Alston Contributes to NIL Fiasco

  • The NCAA waited on the Alston ruling before voting on NIL rules to see if NIL proposals violated antitrust.
  • Now, the ruling complicates the NCAA’s proposals even further, and rules are even more delayed than before.
Photo: Joseph Cress-Iowa City Press/Design Alex Brooks

The Alston ruling itself won’t translate to cash payments. But it indirectly affects something that will: athletes profiting from their name, image, and likeness.

With NIL — as with many things — the NCAA insists on passing the strictest rules possible. But strict NIL regulations could be a violation of antitrust, so the NCAA wanted to wait on the Alston ruling.

Now, the high court has said the NCAA is subject to antitrust. It will be even harder for the governing body to draft and approve NIL laws by July 1, when other state laws take effect. 

The NCAA’s actions will bring a recruiting fiasco, future legal battles, and an overall loss of precious control. For athletes and the NIL industry, they created a complex web of rules and laws that no one seems to fully understand.

Confusion Mounts

The landscape of disparate state laws has confused not just athletes, but also agents and schools. 

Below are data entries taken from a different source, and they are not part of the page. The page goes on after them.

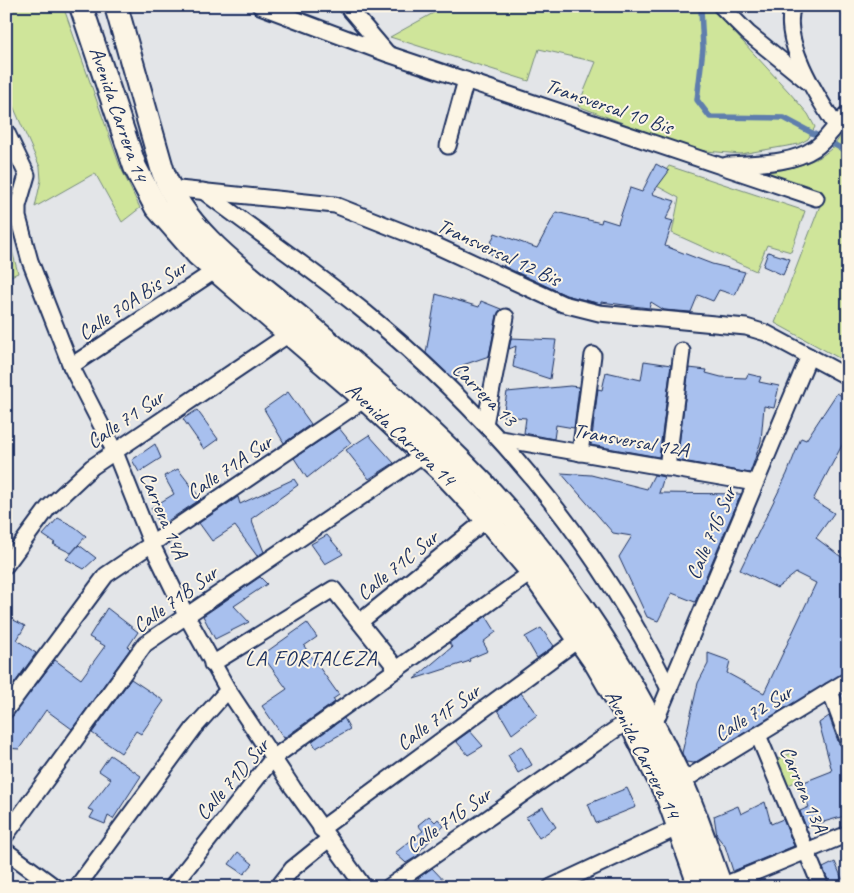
<svg xmlns="http://www.w3.org/2000/svg" width="854" height="893" viewBox="0 0 854 893" font-family="Caveat,sans-serif">
<rect width="100%" height="100%" fill="#e3e5e8"/>
<filter id="ink" filterUnits="userSpaceOnUse"><feTurbulence type="fractalNoise" baseFrequency=".02" numOctaves="2"/><feDisplacementMap in="SourceGraphic" scale="10" xChannelSelector="R" yChannelSelector="G"/><feConvolveMatrix kernelMatrix="1 2 1 2 8 2 1 2 1" color-interpolation-filters="sRGB"/></filter>
<g filter="url(#ink)">
<g fill="#cfe59a" stroke="#758a7c">
<path d="M6,6H63L120,166L140,208L122,222L95,173L35,207L41,180L40,167L6,90Z"/>
<path d="M446,6H710L789,92L808,114L815,127L808,139L799,144L741,154L694,150L578,106L596,62L539,49L529,81L390,37Z"/>
<path d="M845,130L848,133V363L775,323L824,195L760,173C780,171 815,164 831,149C836,144 840,136 845,130Z"/>
<path d="M669,166L805,211L791,252L767,245L756,271L672,233L679,198L655,185Z"/>
<path d="M6,228L18,273L6,278Z"/>
<path d="M792,753L802,779L786,786L775,760Z"/>
</g>
<g fill="none" stroke-linecap="round" stroke-linejoin="round">
<path stroke="#5e7ead" stroke-width="5.5" d="M697,6L701,9L703,48L697,100L710,117L784,118L848,152"/>
</g>
<g fill="#a8c0ee" stroke="#1b2f5e">
<path d="M656,164L669,171L652,194L675,201L666,219L673,221L665,246L712,264L745,272L735,295L719,290L713,301L698,295L691,312L664,310L651,302L649,308L601,302V304L566,295L503,266L506,262L487,252L495,233L537,248L556,212L601,223L602,219L618,224L630,188L642,192Z"/>
<path d="M768,252L790,259L783,275L763,266Z"/>
<path d="M436,294L479,307L481,301L501,309L497,315L489,356L463,365L455,381L426,353Z"/>
<path d="M511,338L556,340L550,379L513,367L516,346L509,349Z"/>
<path d="M644,361L671,365L659,457L591,445L598,389L602,390L606,372L641,380Z"/>
<path d="M689,368L707,370L706,373L721,377L746,378L748,374L761,377L759,382L779,386L774,408L764,406L761,441L750,473L677,460Z"/>
<path d="M570,386L579,387L574,428L556,425L554,439L524,433L526,418L503,416L507,392Z"/>
<path d="M288,392L311,424L284,443L264,409Z"/>
<path d="M837,393L848,400V434L813,500L834,513L816,538L848,562V671L694,763L686,762L682,753L698,683L708,664V653L730,661L727,673L764,693L816,583L796,573L777,588L740,570L787,474L801,438L806,440Z"/>
<path d="M197,410L218,439L204,449L183,419Z"/>
<path d="M339,428L351,443L307,478L294,458Z"/>
<path d="M369,435L394,463L369,479L346,450Z"/>
<path d="M155,444L161,458L139,472L132,460Z"/>
<path d="M178,469L201,499L160,526L151,508L174,494L164,476Z"/>
<path d="M561,473L591,475L647,489L654,475L664,477L659,493L741,494L695,602L672,593L658,621L647,617L619,557L632,536L613,533Z"/>
<path d="M294,479L298,485L251,519L264,552L257,556L235,526L212,541L199,523L238,497L240,504Z"/>
<path d="M58,518L75,527L86,536L71,553L53,544L55,543L43,535Z"/>
<path d="M327,535L343,554L325,564L311,544Z"/>
<path d="M79,545L96,558L84,569L66,559Z"/>
<path d="M260,577L267,584L234,606L249,622L215,639L203,616Z"/>
<path d="M107,608L138,632L128,647L130,649L72,729L46,710L19,749L6,748V723L55,660L81,679L105,646L89,637Z"/>
<path d="M6,616L25,626L17,640L36,653L11,688L6,685Z"/>
<path d="M486,616L496,632L483,642L488,651L469,659L470,661L414,679L452,647L449,643Z"/>
<path d="M307,623L317,637L304,646L339,695L333,699L335,702L284,738L262,706L287,689L262,655Z"/>
<path d="M541,628L554,646L537,658L525,637Z"/>
<path d="M131,679L164,701L141,734L136,731L121,753L92,733Z"/>
<path d="M848,691V712L841,695Z"/>
<path d="M521,693L537,715L512,734L498,710Z"/>
<path d="M829,716L839,744L848,749V815L806,827L800,811L809,807L799,784L832,771L819,723Z"/>
<path d="M344,718L350,729L316,748L312,741Z"/>
<path d="M470,731L483,746L468,755L456,741Z"/>
<path d="M521,746L532,765L518,773L508,755Z"/>
<path d="M110,755L141,776L113,819L108,816L105,824L90,818L94,811L88,809L111,779L99,771Z"/>
<path d="M627,788L636,807L596,823L588,804Z"/>
<path d="M765,802L771,824L783,819L794,846L733,871L725,846L717,836L714,816L738,806L741,814Z"/>
<path d="M543,807L556,827L539,838L526,817Z"/>
<path d="M429,816L435,822L438,819L444,826L418,853L419,855L406,863L395,853L423,831L418,825Z"/>
<path d="M238,852L253,864L244,874L229,864Z"/>
<path d="M835,862L842,879L830,885L823,868Z"/>
<path d="M432,868L450,887H426L418,878Z"/>
</g>
<g fill="none" stroke-linecap="round" stroke-linejoin="round">
<g stroke="#1b2f5e" stroke-width="19">
<g id="minor">
<path d="M260,6L388,54L816,198"/>
<path d="M347,6L387,53"/>
<path d="M721,6L748,33L808,82"/>
<path d="M793,6C780,40 818,98 836,126"/>
<path d="M6,131L27,175L18,206V217L30,261L71,366L115,452L152,545L186,615L228,690L293,788L364,887"/>
<path d="M448,146L466,80"/>
<path d="M727,165C756,163 790,165 815,148C828,139 835,124 848,114"/>
<path d="M169,188L335,205L426,241L563,304L599,313L746,327L766,333L848,377"/>
<path d="M203,191C257,232 313,270 366,313C492,417 597,542 669,689"/>
<path d="M71,366L216,270"/>
<path d="M485,424L506,317"/>
<path d="M501,439L755,483"/>
<path d="M580,453L593,355"/>
<path d="M667,468L682,351"/>
<path d="M6,565L48,508L92,467L289,334"/>
<path d="M361,621L487,519"/>
<path d="M212,664L333,589L397,669"/>
<path d="M830,691L848,740"/>
<path d="M6,710L106,575L365,399"/>
<path d="M653,727L809,356"/>
<path d="M758,735L821,887"/>
<path d="M681,782L848,680"/>
<path d="M321,829L579,639"/>
<path d="M6,835L145,644L424,454"/>
<path d="M6,851L55,887"/>
<path d="M77,887L194,728L228,690"/>
<path d="M172,887L273,758L532,572"/>
<path d="M278,887L292,869L329,839"/>
<path d="M389,887L629,720"/>
<path d="M551,887L679,827"/>
<path d="M719,887L848,834"/>
</g>
</g>
<g stroke="#1b2f5e" stroke-width="26">
<g id="primary">
<path d="M81,6L135,167L156,207L198,255L365,399L441,470L487,519L532,572L595,662L629,720L668,798L700,887"/>
<path d="M116,6L163,172C187,236 253,278 304,321C357,366 411,411 460,460C550,548 629,668 682,783C697,816 708,852 721,887"/>
</g>
</g>
<use href="#minor" stroke="#fcf5e5" stroke-width="15"/>
<use href="#primary" stroke="#fcf5e5" stroke-width="22"/>
</g>
</g>
<g text-anchor="middle" stroke-width="4" stroke-linejoin="round" paint-order="stroke">
<g font-size="21" fill="#1b2f5e" stroke="#fcf5e5">
<text transform="translate(609 106) rotate(19)" y="7">Transversal 10 Bis</text>
<text transform="translate(119 114) rotate(71)" y="7">Avenida Carrera 14</text>
<text transform="translate(499 252) rotate(25)" y="7">Transversal 12 Bis</text>
<text transform="translate(132 300) rotate(-34)" y="7">Calle 70A Bis Sur</text>
<text transform="translate(485 394) rotate(45)" y="7">Carrera 13</text>
<text transform="translate(125 419) rotate(-34)" y="7">Calle 71 Sur</text>
<text transform="translate(401 434) rotate(43)" y="7">Avenida Carrera 14</text>
<text transform="translate(631 440) rotate(10)" y="7">Transversal 12A</text>
<text transform="translate(229 467) rotate(-34)" y="7">Calle 71A Sur</text>
<text transform="translate(164 515) rotate(67)" y="7">Carrera 14A</text>
<text transform="translate(711 533) rotate(-67)" y="7">Calle 71G Sur</text>
<text transform="translate(397 565) rotate(-39)" y="7">Calle 71C Sur</text>
<text transform="translate(175 599) rotate(-36)" y="7">Calle 71B Sur</text>
<text transform="translate(753 713) rotate(-32)" y="7">Calle 72 Sur</text>
<text transform="translate(438 717) rotate(-36)" y="7">Calle 71F Sur</text>
<text transform="translate(643 754) rotate(63)" y="7">Avenida Carrera 14</text>
<text transform="translate(232 779) rotate(-49)" y="7">Calle 71D Sur</text>
<text transform="translate(804 789) rotate(67)" y="7">Carrera 13A</text>
<text transform="translate(448 820) rotate(-35)" y="7">Calle 71G Sur</text>
</g>
<g font-size="22" letter-spacing="1" fill="#1b2f5e" stroke="#fcf5e5">
<text x="311" y="665">LA FORTALEZA</text>
</g>
</g>
<rect width="854" height="893" fill="none" stroke="#fcf5e5" stroke-width="25"/>
<rect x="12" y="12" width="829" height="868" fill="none" stroke="#1b2f5e" stroke-width="2" filter="url(#ink)"/>
</svg>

Athletes aren’t sure when state laws go into effect — and even if they are, they don’t know whether to follow their home state laws or school state laws, University of Florida law professor and lawyer Darren Heitner told FOS. Agents don’t know if they can give “marketing guarantees/advances” to athletes. And athletic departments don’t know what types of companies they’re allowed to work with and how they should plan to review NIL contracts.

“This is just the tip of the iceberg with regard to the questions I have been receiving,” Heitner said.

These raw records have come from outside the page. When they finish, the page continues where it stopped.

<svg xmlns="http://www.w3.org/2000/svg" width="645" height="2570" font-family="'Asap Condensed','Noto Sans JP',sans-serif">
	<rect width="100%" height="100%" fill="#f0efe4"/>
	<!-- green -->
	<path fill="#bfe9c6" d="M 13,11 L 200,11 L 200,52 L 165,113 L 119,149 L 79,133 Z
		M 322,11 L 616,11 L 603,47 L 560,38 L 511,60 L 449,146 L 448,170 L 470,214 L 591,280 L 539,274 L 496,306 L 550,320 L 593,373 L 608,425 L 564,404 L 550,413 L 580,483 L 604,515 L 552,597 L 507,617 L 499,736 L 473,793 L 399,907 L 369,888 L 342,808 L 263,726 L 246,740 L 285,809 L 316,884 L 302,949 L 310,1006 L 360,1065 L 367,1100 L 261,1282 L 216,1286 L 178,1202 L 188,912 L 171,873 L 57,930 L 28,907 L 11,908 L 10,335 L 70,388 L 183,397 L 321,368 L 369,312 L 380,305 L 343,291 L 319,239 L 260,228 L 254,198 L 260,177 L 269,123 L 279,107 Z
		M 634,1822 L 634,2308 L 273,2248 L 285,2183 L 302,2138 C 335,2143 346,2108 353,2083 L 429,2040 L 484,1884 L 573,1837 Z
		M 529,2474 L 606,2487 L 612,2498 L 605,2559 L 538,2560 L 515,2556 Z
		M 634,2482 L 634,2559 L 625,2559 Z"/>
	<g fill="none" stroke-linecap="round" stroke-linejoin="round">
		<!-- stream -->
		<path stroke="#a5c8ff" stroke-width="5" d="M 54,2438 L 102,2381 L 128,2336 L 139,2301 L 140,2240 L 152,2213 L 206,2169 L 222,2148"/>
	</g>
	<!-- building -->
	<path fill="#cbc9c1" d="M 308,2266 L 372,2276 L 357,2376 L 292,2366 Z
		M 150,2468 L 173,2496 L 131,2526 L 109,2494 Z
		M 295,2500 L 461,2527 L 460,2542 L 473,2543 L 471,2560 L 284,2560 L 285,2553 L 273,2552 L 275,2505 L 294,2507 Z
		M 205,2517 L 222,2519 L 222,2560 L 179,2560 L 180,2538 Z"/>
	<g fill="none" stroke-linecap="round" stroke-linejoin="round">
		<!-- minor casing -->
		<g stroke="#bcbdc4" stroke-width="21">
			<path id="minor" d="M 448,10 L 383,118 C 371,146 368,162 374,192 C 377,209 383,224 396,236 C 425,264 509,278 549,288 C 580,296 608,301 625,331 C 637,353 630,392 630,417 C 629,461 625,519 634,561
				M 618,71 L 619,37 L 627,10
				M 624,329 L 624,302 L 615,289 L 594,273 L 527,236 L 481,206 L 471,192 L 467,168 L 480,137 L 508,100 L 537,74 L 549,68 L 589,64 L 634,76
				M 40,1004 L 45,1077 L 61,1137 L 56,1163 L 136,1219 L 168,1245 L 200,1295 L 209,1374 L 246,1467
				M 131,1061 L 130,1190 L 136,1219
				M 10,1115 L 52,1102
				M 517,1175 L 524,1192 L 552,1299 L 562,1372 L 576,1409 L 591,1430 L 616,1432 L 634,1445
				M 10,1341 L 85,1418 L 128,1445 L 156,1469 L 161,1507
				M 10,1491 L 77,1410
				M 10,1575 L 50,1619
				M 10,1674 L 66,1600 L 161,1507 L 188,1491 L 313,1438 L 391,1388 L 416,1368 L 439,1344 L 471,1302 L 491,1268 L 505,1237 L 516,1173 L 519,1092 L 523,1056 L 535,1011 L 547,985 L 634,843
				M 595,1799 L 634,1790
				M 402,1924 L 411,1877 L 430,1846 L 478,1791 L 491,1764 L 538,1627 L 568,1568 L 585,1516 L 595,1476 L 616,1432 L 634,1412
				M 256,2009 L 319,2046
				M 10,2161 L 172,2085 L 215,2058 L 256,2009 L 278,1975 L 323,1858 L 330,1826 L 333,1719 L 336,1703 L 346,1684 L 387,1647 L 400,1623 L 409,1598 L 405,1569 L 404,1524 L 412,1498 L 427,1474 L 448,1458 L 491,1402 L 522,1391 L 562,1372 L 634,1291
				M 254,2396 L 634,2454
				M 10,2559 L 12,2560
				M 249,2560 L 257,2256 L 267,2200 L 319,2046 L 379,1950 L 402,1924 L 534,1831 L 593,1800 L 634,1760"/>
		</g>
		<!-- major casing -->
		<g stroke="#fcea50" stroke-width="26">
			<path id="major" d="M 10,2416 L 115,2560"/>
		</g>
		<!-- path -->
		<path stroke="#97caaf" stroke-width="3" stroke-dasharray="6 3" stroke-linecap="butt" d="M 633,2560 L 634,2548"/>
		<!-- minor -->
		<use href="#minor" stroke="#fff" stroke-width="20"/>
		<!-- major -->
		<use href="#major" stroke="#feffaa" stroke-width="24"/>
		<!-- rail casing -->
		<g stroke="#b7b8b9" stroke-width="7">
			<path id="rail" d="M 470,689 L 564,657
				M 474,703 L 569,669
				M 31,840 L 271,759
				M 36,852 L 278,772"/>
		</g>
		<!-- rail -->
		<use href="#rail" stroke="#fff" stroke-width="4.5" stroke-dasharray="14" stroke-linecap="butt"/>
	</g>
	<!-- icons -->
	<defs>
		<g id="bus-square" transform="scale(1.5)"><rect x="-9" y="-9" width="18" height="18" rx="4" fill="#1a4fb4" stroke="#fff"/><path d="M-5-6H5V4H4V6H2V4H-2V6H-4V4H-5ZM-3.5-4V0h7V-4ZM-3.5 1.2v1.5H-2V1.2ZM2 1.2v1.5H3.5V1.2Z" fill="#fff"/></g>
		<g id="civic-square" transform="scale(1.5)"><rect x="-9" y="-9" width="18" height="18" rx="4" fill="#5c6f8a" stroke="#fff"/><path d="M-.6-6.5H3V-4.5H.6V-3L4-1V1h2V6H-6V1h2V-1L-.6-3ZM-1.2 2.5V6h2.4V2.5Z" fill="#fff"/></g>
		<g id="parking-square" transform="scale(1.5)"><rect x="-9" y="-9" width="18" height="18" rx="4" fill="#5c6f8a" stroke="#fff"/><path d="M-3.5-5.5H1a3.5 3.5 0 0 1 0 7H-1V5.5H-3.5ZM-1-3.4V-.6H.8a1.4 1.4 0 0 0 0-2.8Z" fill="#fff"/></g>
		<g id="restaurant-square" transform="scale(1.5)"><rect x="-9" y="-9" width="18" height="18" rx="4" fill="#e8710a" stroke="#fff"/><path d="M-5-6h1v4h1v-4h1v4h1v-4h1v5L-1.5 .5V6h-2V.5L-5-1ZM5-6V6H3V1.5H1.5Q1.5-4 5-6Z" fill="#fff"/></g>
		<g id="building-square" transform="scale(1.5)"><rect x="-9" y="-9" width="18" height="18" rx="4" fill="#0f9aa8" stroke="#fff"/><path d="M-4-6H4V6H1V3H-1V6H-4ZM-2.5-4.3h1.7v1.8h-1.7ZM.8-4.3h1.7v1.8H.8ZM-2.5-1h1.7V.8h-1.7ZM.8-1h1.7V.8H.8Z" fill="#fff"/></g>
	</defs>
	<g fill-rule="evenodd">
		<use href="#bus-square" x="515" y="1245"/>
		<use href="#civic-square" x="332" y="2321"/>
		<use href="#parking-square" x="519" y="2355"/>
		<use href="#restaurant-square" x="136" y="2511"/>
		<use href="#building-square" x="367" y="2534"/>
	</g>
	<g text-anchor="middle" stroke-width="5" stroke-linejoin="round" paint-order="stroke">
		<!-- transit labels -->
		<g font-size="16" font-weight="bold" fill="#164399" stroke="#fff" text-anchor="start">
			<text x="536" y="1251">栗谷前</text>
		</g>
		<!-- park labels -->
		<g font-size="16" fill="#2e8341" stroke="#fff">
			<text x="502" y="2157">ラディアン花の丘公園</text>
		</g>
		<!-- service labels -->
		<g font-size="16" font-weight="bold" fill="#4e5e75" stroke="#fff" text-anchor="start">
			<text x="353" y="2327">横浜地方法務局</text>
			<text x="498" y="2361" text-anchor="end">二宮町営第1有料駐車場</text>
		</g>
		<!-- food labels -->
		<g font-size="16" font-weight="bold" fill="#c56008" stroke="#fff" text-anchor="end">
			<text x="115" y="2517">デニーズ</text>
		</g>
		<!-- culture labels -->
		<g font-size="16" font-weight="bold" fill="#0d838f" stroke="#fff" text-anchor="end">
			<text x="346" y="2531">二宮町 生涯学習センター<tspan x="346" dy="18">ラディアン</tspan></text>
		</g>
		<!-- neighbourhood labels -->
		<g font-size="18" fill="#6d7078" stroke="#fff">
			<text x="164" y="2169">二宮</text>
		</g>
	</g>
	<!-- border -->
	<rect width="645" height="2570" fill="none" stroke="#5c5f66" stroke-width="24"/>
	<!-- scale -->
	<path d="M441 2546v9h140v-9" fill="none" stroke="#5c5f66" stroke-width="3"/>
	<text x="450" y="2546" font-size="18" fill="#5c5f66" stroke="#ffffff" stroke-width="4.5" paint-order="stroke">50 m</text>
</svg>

Dustin Maguire, sports attorney and founder of NameImageLikeness.com, told FOS that he’s being asked what the correct “market value” for NIL deals will be, and who will come up with those numbers. 

“I look forward to getting answers to these questions myself,” he said.

Making Due

Despite the complications, NIL companies and athletes are forging ahead. There’s too much money projected to flow through this new industry for them to sit on their hands like the NCAA.

NIL marketplace Icon Source, for example, has been doing “outreach” primarily “in the states which have legislation starting on July 1,” EVP of Icon Source’s Collegiate Division Drew Butler told FOS.

Over at Florida-based marketplace Dreamfield, co-founder and CEO Luis Pardillo is testing technology, hiring, and working on a marketing plan. “There are many athletes that haven’t recognized the full potential of their brand,” he said. “But once they see their peers striking deals, they’ll soon capture their value.”